Hopefully this will get me back to full production here at 72 Land. The computer is working and I’m all caught up with the budget backlog, so it is time to return to modellling.
I have a sub-collection of UAV drones going. The Predator, Reaper, MQ-4 and X-47B, all in injected plastic. I know there was a very early drone by Twelve Squared, and most of the rest have been produced by Unicraft in resin. The Unicraft kits do tend to be uniquely difficult building experiences, so I have avoided them to date.
And then I noticed an RQ-7 drone from Arma Hobby. I mistakenly thought it would be 3D printed, as some of their accessories are, but it turned out to be traditional hand-poured resin and photo-etch. Photos of the kit later in this post.

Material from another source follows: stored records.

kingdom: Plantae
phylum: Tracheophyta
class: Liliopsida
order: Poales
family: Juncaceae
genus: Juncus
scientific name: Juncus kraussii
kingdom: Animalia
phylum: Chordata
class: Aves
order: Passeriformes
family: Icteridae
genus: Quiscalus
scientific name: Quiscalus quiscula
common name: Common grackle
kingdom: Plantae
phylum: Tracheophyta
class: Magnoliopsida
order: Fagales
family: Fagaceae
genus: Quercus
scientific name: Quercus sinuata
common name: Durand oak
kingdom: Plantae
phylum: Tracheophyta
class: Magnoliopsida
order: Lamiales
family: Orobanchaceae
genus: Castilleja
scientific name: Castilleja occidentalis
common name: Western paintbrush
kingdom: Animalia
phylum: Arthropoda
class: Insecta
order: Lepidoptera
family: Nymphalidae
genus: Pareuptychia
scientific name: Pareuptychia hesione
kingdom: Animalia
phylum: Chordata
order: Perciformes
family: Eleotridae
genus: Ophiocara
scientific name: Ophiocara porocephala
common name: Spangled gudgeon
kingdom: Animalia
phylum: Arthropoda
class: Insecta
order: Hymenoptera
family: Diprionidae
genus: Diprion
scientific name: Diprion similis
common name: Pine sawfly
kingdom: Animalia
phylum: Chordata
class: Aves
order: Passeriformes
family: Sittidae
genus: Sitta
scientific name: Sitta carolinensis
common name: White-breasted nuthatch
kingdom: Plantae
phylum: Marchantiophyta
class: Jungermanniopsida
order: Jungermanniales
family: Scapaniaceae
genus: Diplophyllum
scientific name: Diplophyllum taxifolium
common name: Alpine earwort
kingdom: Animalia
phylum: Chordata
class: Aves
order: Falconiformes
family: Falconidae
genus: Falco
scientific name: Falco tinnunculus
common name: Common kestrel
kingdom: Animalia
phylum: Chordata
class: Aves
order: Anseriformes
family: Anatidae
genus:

Here are the issues I see right off the bat. The body/wings are going to be tricky to separate from the pouring stubs. I presume the intent is to make razor saw cuts to the leading edges of both wings, then more cuts along the sides of the fuselage. The only saw I have isn't exactly petite, so it remains to be seen what cleanup will be required once the cuts are done. Also, virtually every other piece, not including the tail and sensor package) is photoetch. In general, I don't care for working with that, since it requires superglue (a series of trials all its own) and photoetch is an inherently bad way to make 3D objects like wheels and props. This is before you get to the need to curve the two main gear legs to the exact same curve, something I would rank in the 10 percentile for this Profoundly Average Modeller.
Still, the model is unique in that it has never been done in this scale, it was relatively cheap (approx $10), and it does help expand a personal sub-collection. I do expect that construction will inspire a few expletive combinations that I haven't used in a while, though.